You’ve just manually performed a git fetch
,
which is the safest operation ever because it’s just
collecting someone else’s unique commit files and tossing
them into to your database.
In my email, I’ll say “My latest commit is
3bd54c
.” So you type “git checkout 3bd54c
" and boom you’re looking at my latest changes.
If we emailed back and forth a lot, I might want to add you as a
remote so that Git does the moving of files around for
me. And I might scribble down the latest commit hash that I got
from you in a file called origin/master
or something.
Sound familiar?
Mastery
For me, understanding the structure of the object database was my Eureka moment for Git. After that, I could start to understand not just how Git worked, but why.
The best way to get yourself out of a Git disaster scenario is to understand what Git is trying to do for you.

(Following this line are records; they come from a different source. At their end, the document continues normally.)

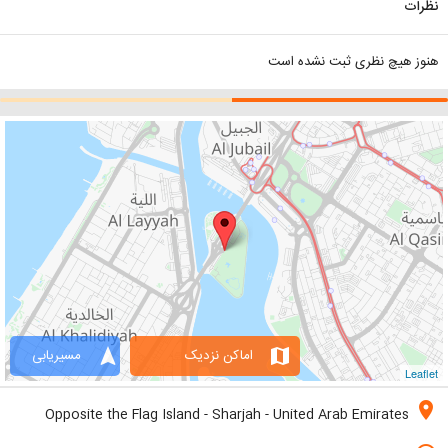
نظرات
هنوز هیچ نظری ثبت نشده است
navigation
map
اماکن نزدیک
مسیریابی
Leaflet
location_on
Opposite the Flag Island - Sharjah - United Arab Emirates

And when you understand how Git works, your Google Power will
increase tenfold. How did I know to type “git checkout -- .
”? Well I just looked online until I found a command that
sounded like it did what I would do myself if I had to
write some code to poke around the object database.
There’s a lot more to grok about Git from here. Merging, rebasing, and staging come to mind. But it’s not so hard now; it’s all just a bunch of fancy shell scripts anyway.